**PASSAGE PROVIDED**
[start]

You have been granted a base award of Performance Stock Units as reflected in your Morgan Stanley account. The number of PSUs for your base Award was determined by multiplying your current annual base salary by your Award multiple (set by Senior Management and approved by the Compensation Committee) and dividing this amount by the average closing share price of the Company’s stock for the 10 trading days following the [2022] fourth quarter earnings release.

A percentage of your base award, not to exceed 200%, will vest on December 31, [2025] and will be paid out by March 15, [2026]. Fifty percent of your vested Award will be paid out in cash, and the Company intends to distribute the remaining 50% in shares of the Company’s common stock.

As described in the Terms and Conditions, the payout percentage for this Award depends on the level of achievement of two performance objectives over the three-year performance period, as adjusted by a payout multiplier. 50% of your Award is based upon the Company’s Earnings Before Interest, Taxes, Depreciation and Amortization (“EBITDA”), and 50% is based upon the Company’s Return on Invested Capital (“ROIC”), according to the schedules below.

[end]

**SHORT PROBLEM 1**
According to the passage, what portion of the vested Award will be paid out in cash?
**SHORT PROBLEM 2**
Decide whether each statement agrees with the passage, and support each answer with the words from the passage that settle it: (a) The percentage of the base award that vests can be higher than 200%. (b) Half of the Award is based on the Company's Return on Invested Capital. (c) The Compensation Committee sets the Award multiple.
The listing was taken from a separate source, unrelated to the passage.

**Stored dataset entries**
[start]

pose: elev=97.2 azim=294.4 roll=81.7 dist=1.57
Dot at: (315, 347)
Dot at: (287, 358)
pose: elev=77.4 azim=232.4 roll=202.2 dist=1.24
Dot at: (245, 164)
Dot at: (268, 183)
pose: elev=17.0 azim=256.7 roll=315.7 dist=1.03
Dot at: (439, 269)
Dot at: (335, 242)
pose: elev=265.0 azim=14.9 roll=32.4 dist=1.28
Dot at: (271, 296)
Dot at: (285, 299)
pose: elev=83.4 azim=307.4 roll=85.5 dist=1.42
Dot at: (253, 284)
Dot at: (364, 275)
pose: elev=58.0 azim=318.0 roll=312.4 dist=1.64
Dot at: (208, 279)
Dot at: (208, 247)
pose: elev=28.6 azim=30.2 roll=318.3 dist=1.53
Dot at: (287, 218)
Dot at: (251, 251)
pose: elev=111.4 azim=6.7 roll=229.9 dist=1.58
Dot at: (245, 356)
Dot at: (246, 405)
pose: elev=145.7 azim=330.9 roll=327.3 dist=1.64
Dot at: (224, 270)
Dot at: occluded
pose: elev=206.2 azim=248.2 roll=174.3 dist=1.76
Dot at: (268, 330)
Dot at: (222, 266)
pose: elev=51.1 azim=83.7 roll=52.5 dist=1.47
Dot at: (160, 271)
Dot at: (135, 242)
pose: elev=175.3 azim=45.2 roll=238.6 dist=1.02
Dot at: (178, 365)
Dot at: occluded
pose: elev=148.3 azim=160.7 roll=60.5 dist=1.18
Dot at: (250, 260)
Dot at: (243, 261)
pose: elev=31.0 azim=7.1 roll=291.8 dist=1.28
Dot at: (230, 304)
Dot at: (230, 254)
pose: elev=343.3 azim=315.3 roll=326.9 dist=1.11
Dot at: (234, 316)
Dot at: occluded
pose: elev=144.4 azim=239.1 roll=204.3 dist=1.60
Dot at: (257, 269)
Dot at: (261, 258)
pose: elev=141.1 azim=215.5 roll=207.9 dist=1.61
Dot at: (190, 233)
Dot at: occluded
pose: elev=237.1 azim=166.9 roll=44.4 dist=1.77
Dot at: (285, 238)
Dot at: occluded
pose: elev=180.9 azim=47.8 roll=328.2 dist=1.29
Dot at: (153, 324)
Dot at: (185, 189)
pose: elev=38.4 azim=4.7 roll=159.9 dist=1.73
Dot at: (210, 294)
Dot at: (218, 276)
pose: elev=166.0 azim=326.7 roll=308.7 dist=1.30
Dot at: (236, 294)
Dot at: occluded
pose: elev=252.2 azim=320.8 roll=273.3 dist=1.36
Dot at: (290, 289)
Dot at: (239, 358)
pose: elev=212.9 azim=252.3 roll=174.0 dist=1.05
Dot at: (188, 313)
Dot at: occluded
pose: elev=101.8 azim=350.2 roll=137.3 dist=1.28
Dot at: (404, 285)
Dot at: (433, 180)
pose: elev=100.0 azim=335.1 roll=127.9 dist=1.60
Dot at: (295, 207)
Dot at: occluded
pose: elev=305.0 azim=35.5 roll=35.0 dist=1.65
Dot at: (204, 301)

[end]

**EXERCISE RESULT 1**
Fifty percent.

**EXERCISE RESULT 2**
(a) No: "not to exceed 200%"
(b) Yes: "50% is based upon the Company’s Return on Invested Capital"
(c) No: "set by Senior Management and approved by the Compensation Committee"